• [TASK ITEM]:
The word "Loops" marks the lines to find; copy every such line from the data below.

*** SUPPLIED DATA

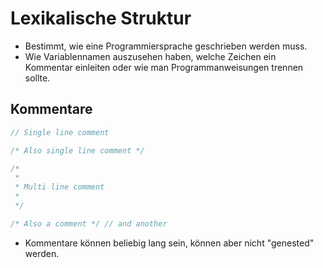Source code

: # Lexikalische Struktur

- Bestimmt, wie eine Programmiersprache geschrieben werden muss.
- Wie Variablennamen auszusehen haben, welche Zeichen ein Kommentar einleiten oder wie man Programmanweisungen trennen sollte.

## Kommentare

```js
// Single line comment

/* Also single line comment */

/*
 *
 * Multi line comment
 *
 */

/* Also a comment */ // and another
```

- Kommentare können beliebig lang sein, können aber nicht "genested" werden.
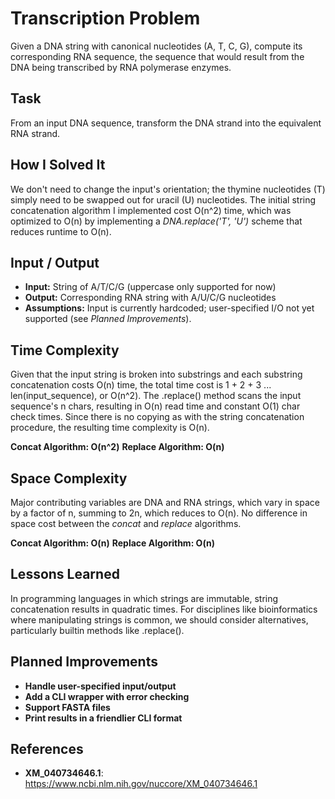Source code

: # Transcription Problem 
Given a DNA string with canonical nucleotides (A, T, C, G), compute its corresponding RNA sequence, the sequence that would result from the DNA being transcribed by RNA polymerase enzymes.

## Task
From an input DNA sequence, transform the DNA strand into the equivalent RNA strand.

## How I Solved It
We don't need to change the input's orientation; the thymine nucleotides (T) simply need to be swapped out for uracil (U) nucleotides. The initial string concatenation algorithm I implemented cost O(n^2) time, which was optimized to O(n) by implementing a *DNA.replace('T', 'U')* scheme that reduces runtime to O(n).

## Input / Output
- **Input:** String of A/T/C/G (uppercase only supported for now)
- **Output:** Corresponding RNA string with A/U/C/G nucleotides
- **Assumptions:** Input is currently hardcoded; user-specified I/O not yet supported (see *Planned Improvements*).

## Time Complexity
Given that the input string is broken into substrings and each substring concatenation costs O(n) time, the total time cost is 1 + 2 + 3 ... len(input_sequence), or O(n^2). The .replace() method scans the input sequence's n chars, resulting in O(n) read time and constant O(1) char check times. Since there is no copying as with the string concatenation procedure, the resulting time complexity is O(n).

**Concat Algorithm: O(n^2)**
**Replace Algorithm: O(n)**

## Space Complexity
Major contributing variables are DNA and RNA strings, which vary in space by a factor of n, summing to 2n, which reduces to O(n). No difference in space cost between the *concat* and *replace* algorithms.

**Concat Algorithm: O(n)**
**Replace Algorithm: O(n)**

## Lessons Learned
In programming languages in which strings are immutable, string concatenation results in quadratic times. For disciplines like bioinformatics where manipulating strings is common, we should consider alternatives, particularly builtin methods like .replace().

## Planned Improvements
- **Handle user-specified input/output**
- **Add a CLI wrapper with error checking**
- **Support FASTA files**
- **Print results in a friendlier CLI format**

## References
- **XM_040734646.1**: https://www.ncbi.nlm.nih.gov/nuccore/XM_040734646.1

******
*** SUPPLIED DATA

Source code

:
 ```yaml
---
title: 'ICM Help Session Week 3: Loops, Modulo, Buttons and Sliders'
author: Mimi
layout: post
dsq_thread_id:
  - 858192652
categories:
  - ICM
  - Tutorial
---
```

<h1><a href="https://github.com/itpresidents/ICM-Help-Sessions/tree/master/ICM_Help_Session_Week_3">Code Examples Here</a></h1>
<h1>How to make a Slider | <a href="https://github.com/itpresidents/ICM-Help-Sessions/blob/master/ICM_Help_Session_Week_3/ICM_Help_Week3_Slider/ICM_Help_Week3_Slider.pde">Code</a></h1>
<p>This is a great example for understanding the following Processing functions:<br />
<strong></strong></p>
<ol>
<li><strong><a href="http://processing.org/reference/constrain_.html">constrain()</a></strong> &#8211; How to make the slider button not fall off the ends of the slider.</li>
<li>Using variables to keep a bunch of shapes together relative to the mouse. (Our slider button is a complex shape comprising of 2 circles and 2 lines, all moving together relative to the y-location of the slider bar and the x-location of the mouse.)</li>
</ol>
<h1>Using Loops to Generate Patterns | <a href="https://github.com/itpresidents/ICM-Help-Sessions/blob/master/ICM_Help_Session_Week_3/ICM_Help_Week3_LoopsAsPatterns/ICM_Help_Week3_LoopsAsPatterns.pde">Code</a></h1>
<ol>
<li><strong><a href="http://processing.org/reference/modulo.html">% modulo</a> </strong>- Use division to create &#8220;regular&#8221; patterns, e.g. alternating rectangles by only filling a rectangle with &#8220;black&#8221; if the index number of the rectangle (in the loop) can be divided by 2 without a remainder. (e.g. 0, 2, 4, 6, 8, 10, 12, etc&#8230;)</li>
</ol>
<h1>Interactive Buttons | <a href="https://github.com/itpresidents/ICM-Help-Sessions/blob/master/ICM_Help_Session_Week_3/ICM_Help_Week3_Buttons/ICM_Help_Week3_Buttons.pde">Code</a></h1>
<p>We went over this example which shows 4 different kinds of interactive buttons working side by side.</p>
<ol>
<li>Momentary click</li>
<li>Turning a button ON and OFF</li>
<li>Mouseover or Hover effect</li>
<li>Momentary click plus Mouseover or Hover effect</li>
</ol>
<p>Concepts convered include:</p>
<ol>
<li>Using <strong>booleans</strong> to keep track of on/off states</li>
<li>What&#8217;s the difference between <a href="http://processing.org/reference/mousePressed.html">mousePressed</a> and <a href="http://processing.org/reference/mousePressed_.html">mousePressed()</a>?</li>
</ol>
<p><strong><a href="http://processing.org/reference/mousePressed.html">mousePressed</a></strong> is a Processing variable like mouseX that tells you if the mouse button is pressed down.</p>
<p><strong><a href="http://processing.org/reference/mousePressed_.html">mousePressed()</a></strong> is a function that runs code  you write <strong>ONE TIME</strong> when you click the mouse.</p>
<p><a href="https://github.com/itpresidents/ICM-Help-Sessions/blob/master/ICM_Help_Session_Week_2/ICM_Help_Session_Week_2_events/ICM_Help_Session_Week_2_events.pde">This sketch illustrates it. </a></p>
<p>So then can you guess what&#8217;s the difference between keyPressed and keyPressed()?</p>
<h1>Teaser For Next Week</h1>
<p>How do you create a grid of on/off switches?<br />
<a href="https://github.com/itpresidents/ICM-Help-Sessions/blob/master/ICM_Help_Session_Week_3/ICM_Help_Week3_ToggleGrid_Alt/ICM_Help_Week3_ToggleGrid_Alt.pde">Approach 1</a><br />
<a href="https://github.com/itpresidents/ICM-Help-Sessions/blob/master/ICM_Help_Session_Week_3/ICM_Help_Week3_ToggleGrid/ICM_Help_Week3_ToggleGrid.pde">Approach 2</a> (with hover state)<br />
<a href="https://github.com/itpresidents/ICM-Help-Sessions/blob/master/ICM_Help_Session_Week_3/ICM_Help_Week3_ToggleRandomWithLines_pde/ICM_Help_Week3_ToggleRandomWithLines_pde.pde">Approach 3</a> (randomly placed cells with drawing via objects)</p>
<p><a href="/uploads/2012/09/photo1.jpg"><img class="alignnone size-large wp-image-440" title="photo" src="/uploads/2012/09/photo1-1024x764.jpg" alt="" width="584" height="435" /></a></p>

******

• [YOUR RESPONSE]:
title: 'ICM Help Session Week 3: Loops, Modulo, Buttons and Sliders'
<h1>Using Loops to Generate Patterns | <a href="https://github.com/itpresidents/ICM-Help-Sessions/blob/master/ICM_Help_Session_Week_3/ICM_Help_Week3_LoopsAsPatterns/ICM_Help_Week3_LoopsAsPatterns.pde">Code</a></h1>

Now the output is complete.